Harvey Weinstein's Oscar Bait movie of the year is a good-feel movie about a young dark skinned Indian boy who gets separated from his family and ends up living on the streets of Calcutta for many years, is adopted by an Australian family but after 20 years becomes obsessed with trying to find his family. The first part of the movie, about the dark skinned boy Saroo getting lost and walking around aimlessly through Calcutta is very powerful, and the early parts of him adjusting to adopted life in another country is good, but then the movie goes "20 years later" and five shades lighter so Hollywood's go-to Indian Dev Patel can play him, but once he becomes obsessed with the family he "left behind", the movie becomes a slow-paced bore, featuring a good fifteen minutes of scenes of the guy walking aimlessly through the streets with flashbacks to his youth, and nearly endless scenes of him waking up in the afternoon after falling asleep on his couch in front of Google Maps. The end again, sorta brings the movie to the solid level the movie was on, but it needed a good 10 to 15 minutes of him being all depressed to be cut and thrown out. And I mentioned it in the Roads to the Oscars thread but Nicole Kidman delivers one helluva perfomance, all the botox in the world can't hold that woman back from harnessing some of the greatest acting talent ever.
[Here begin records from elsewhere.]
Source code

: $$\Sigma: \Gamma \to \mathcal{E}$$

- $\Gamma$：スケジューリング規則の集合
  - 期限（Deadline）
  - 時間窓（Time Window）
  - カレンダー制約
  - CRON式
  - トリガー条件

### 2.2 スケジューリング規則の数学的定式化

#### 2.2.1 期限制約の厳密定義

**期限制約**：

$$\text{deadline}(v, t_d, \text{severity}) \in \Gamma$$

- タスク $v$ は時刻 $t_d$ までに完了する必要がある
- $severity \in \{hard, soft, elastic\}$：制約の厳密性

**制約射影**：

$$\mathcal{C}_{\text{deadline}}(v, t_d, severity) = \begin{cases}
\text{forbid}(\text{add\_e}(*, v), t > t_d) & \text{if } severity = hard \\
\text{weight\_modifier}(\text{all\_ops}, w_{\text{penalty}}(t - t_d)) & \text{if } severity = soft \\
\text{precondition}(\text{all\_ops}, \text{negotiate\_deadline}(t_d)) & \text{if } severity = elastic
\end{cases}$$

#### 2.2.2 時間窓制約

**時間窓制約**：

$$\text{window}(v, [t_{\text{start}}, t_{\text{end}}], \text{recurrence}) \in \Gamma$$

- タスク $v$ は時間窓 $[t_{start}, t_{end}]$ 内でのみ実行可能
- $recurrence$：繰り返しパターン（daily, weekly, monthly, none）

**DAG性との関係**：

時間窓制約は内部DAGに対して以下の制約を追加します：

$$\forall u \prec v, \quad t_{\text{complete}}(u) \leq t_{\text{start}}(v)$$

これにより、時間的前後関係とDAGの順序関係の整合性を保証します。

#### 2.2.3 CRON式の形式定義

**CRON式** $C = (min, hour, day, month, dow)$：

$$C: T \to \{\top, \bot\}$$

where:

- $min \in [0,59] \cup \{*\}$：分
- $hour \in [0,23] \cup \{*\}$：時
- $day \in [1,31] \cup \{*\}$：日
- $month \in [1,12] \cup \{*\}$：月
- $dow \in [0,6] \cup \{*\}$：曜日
@FlyRy @MartyMcFly @Sensitive Blake Griffin @HHR @Nature Boy Ric Flair @wire28
If ya'll ain't seen this yet, go see it ASAP. I almost wanted to make a separate thread for this movie, it's just so awesome. It's from Taika Waititi (What We Do In The Shadows) and is just a wildly entertaining movie about a "troublemaker" fat kid being adopted by a nice farmer lady and her bitter old husband (Sam Neill). She dies soon after and child protection wants to take him away again, so he runs off, the old man goes after him and they end up stuck in the woods, but local authorities are convinced that he has kidnapped the boy, so now they both go on the run and have a big bonding experience as they ensue on hijinks in the New Zealand outland. Or as they say in the movie, it's the Skux Life!
A very poetic war movie in the most literal sense. It tells the story of a doctor serving in the Portugese army during the Angolan war through real life letters written between him and his wife, which are narrated by the person the letter is sent to. Since most letters are written to the wife, she narrates almost the entire movie with passion, detailing the doctor's love for her but also the pointlessness of the desolate war. With only sporadic scenes of actual dialogue in the movie and the entire movie being in stark black & white, it's far from a typical movie and not easy to sit through, but also manages to be very engrossing.